Start of Information given

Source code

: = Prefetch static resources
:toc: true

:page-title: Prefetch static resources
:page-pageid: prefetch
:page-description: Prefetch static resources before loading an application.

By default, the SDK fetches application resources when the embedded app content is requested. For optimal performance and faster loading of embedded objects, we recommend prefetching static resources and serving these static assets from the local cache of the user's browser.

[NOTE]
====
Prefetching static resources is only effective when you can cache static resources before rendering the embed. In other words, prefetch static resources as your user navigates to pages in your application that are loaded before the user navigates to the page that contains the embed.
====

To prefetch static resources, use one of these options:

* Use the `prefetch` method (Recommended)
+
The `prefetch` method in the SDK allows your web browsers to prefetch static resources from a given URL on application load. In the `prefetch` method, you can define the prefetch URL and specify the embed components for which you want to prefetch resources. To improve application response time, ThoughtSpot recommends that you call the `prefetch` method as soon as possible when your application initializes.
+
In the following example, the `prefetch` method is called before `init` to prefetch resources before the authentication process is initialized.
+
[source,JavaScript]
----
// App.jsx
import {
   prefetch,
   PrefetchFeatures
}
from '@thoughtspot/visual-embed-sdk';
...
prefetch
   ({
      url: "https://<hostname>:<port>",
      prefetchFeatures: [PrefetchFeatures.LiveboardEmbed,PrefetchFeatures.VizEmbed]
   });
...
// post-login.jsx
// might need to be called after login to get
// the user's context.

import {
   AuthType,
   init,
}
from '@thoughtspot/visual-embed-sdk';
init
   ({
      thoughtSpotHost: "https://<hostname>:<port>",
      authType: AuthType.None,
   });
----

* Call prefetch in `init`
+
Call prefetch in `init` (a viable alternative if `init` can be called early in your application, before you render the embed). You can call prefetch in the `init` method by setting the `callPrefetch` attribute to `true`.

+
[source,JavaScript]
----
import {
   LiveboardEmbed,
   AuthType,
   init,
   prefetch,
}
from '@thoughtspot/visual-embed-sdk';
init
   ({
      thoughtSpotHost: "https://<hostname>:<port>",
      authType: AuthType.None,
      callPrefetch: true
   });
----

End of Information given

Return every record, leaving each line exactly as it was given.

Source code

: = Prefetch static resources
:toc: true

:page-title: Prefetch static resources
:page-pageid: prefetch
:page-description: Prefetch static resources before loading an application.

By default, the SDK fetches application resources when the embedded app content is requested. For optimal performance and faster loading of embedded objects, we recommend prefetching static resources and serving these static assets from the local cache of the user's browser.

[NOTE]
====
Prefetching static resources is only effective when you can cache static resources before rendering the embed. In other words, prefetch static resources as your user navigates to pages in your application that are loaded before the user navigates to the page that contains the embed.
====

To prefetch static resources, use one of these options:

* Use the `prefetch` method (Recommended)
+
The `prefetch` method in the SDK allows your web browsers to prefetch static resources from a given URL on application load. In the `prefetch` method, you can define the prefetch URL and specify the embed components for which you want to prefetch resources. To improve application response time, ThoughtSpot recommends that you call the `prefetch` method as soon as possible when your application initializes.
+
In the following example, the `prefetch` method is called before `init` to prefetch resources before the authentication process is initialized.
+
[source,JavaScript]
----
// App.jsx
import {
   prefetch,
   PrefetchFeatures
}
from '@thoughtspot/visual-embed-sdk';
...
prefetch
   ({
      url: "https://<hostname>:<port>",
      prefetchFeatures: [PrefetchFeatures.LiveboardEmbed,PrefetchFeatures.VizEmbed]
   });
...
// post-login.jsx
// might need to be called after login to get
// the user's context.

import {
   AuthType,
   init,
}
from '@thoughtspot/visual-embed-sdk';
init
   ({
      thoughtSpotHost: "https://<hostname>:<port>",
      authType: AuthType.None,
   });
----

* Call prefetch in `init`
+
Call prefetch in `init` (a viable alternative if `init` can be called early in your application, before you render the embed). You can call prefetch in the `init` method by setting the `callPrefetch` attribute to `true`.

+
[source,JavaScript]
----
import {
   LiveboardEmbed,
   AuthType,
   init,
   prefetch,
}
from '@thoughtspot/visual-embed-sdk';
init
   ({
      thoughtSpotHost: "https://<hostname>:<port>",
      authType: AuthType.None,
      callPrefetch: true
   });
----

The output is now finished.